Visioni

Bonnie Prince Billy, tutti i colori di una voce

Bonnie Prince Billy - foto di Michele FalianiBonnie Prince Billy – foto di Michele Faliani

Live Il tour italiano dell'artista americano, tra antiche memorie folk e ombre di country usate come cornice all’interno della quale dipingere bozzetti di canzoni fragili e monumentali

Pubblicato 4 mesi faEdizione del 19 maggio 2024

Tour italiano per Will Oldham, al secolo Bonnie Prince Billy, il suo alias più prolifico, col quale ha iniziato a pubblicare al tramonto del ventesimo secolo, da sempre a metà del guado tra antiche memorie folk e ombre di country usate come cornice all’interno della quale dipingere bozzetti di canzoni fragili e monumentali sulle gioie e i fallimenti della vita. Capace di dare colori molto diversi ai suoi pezzi, spaziando da arrangiamenti scabri a vesti più sfarzose, negli anni ha sempre mantenuto costante l’intenso potere emotivo e letterario delle sue composizioni, assurte oramai a canone contemporaneo della roots music. L’artista nativo di Louisville, Kentucky, con una carriera cinematografica alle spalle, ha pubblicato ad agosto 2023 Keeping Secrets Will Destroy You, il ventunesimo e  primo lavoro a suo nome da quattro anni a questa parte. Il concerto, nel magnifico scenario del teatro Farnese del capoluogo emiliano, raduna una folta platea di appassionati, che rispondono con entusiasmo a una lunga teoria di canzoni suonate in punta di dita dal trio (chitarra acustica, clarinetto, sassofono, flauto gli strumenti coinvolti).

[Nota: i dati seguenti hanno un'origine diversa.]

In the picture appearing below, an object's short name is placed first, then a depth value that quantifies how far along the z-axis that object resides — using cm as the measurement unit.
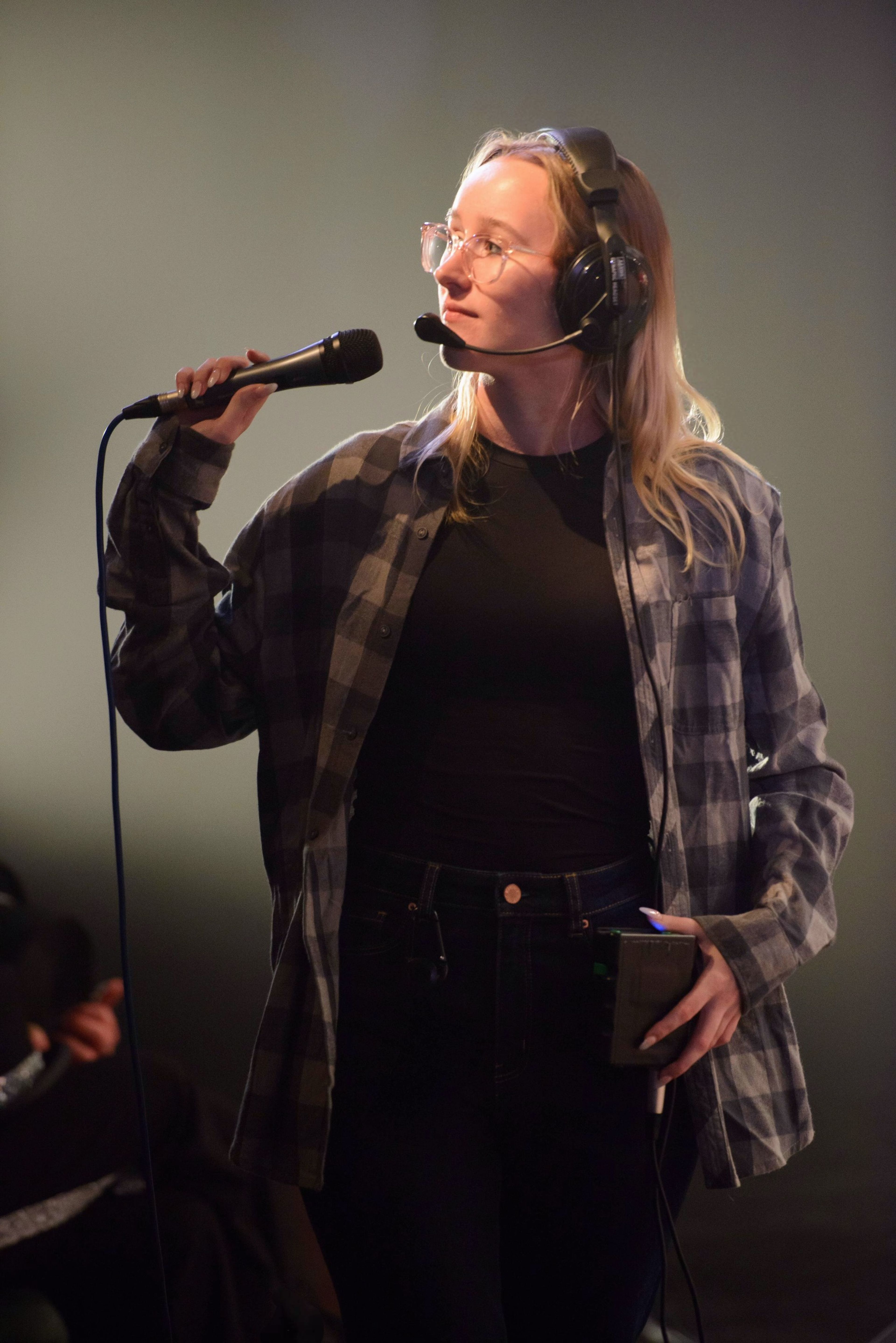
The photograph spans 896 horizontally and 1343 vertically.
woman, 351
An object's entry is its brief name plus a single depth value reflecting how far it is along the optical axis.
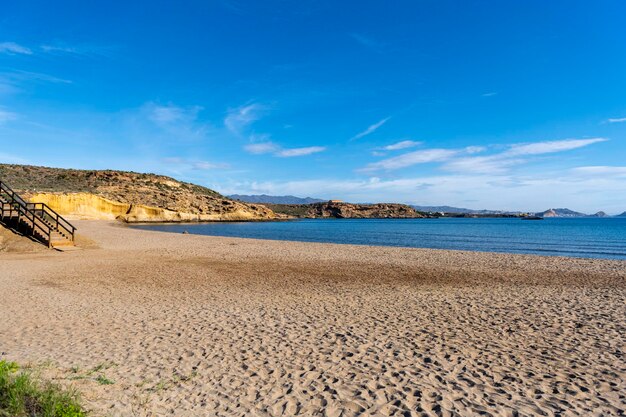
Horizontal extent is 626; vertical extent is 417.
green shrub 4.34
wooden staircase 21.02
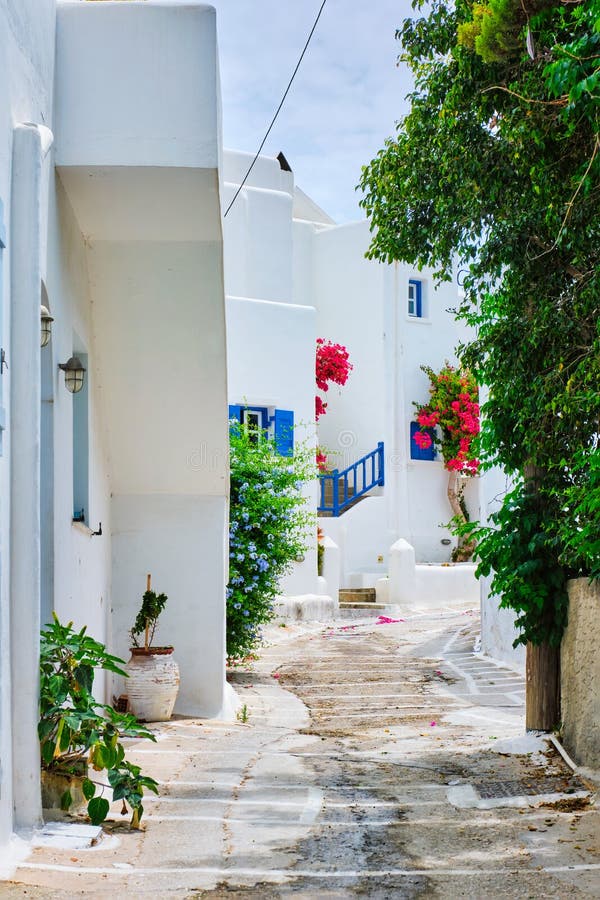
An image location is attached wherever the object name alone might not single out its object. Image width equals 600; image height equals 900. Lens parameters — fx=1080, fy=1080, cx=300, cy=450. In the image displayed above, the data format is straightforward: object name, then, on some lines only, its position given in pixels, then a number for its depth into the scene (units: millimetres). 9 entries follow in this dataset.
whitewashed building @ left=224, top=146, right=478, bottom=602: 21891
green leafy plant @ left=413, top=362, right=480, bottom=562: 23172
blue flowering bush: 11578
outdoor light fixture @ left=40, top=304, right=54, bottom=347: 6127
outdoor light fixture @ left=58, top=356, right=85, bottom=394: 6766
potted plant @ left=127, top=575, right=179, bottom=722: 8578
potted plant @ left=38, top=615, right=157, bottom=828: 5145
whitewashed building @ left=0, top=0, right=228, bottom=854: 5051
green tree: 6500
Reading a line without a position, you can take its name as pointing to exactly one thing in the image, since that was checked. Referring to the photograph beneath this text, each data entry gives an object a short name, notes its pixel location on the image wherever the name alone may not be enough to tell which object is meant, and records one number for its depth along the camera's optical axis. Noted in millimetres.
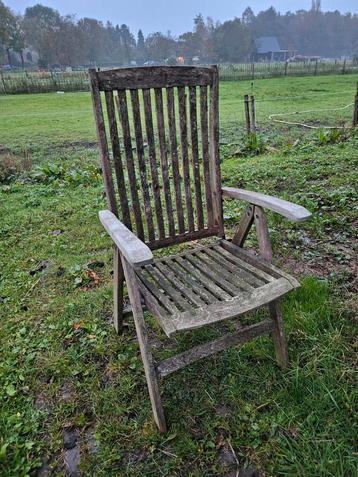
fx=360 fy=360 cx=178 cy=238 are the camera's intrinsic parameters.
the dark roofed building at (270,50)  83000
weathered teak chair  1553
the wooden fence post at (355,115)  6990
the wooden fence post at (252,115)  7047
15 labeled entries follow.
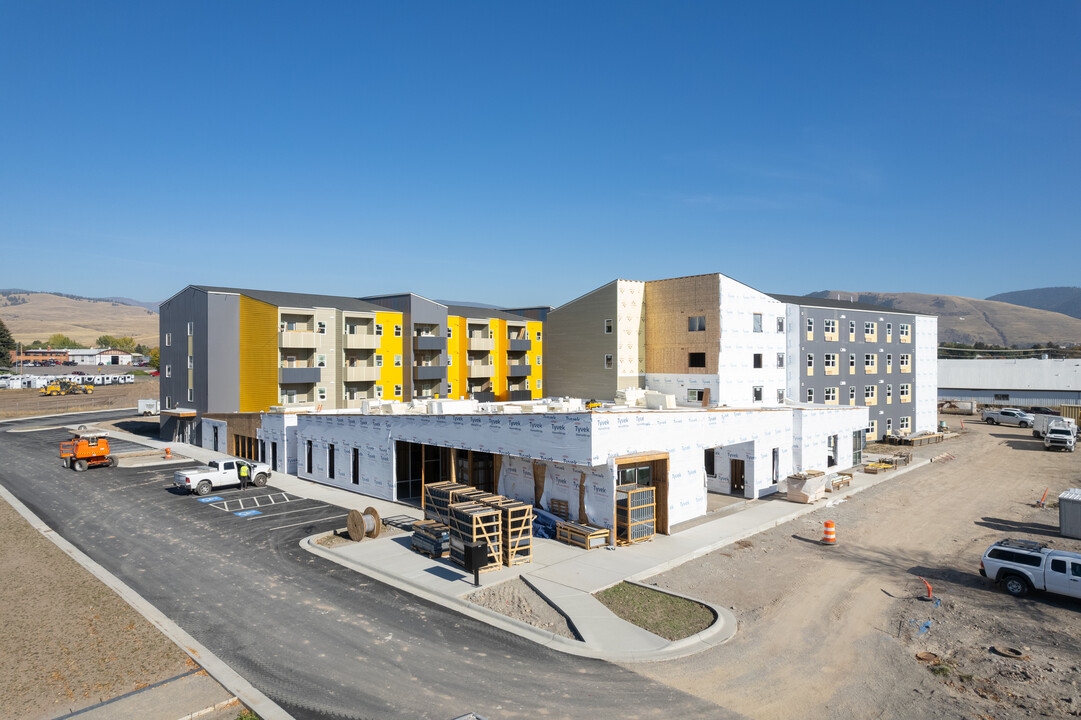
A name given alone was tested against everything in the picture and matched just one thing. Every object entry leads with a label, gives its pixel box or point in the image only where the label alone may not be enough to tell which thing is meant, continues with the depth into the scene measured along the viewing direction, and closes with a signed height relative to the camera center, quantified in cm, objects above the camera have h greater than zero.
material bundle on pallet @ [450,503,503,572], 1959 -580
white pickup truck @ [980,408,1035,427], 6391 -644
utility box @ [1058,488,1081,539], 2380 -633
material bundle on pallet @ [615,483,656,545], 2233 -594
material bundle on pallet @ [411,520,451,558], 2059 -635
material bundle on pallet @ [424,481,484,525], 2320 -549
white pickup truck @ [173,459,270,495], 3155 -644
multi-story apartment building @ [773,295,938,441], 4791 -19
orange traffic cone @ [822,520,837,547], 2264 -667
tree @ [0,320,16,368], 12812 +237
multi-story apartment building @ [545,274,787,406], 4028 +127
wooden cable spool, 2278 -641
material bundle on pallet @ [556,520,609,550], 2186 -659
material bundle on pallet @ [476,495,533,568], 2009 -593
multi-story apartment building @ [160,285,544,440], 4853 +64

DA UNA COVER di Phil Ochs a un ricordo di Steve Albini, amico di una vita, omaggiato con I See A Darkness, un vero e proprio classico, tanto da essere interpretato anche da Johnny Cash, l’autore sciorina arte, carisma attoriale e un’interpretazione grondante dinamica e dettagli, che rendono giganti composizioni all’apparenza piccole, sottovoce, sottili, in cui sono l’intenzione, il modo di porgere la voce e l’intima poesia a fare la differenza. Difficile descrivere il segreto che si annida in questi pezzi; bisogna esserci e vederlo dal vivo, disinvolto e informale, lirico e ironico. “Qualche tempo fa ho incontrato una mia compagna di classe di quando avevo nove anni e che non avevo più rivisto. Mi ha raccontato che l’unico ricordo che ha di me è che a quei tempi mi identificavo come un ateo”. Eppure un qualche dio minuscolo e potente pare abitare nelle stanze ariose di questi madrigali, anche se “il tempo è un assassino, come i suoi buoni amici luce, amore e suono.” Oldham mesce con sapienza un distillato country-folk senza tempo: “Metà della nostra vità è andata e nessuno di noi ha agito come avrebbe dovuto”; ci sono un senso di quieta remissione e una luce nitida, quieta e trafitta, ma anche una speranza ad attraversare questi luoghi. Perla in chiusura l’interpretazione in ottimo italiano di L’ultima occasione, portata al successo da Mina nel 1965. L’impressione finale è di aver avuto il privilegio di abbracciare una sequoia secolare nella foresta della canzone americana.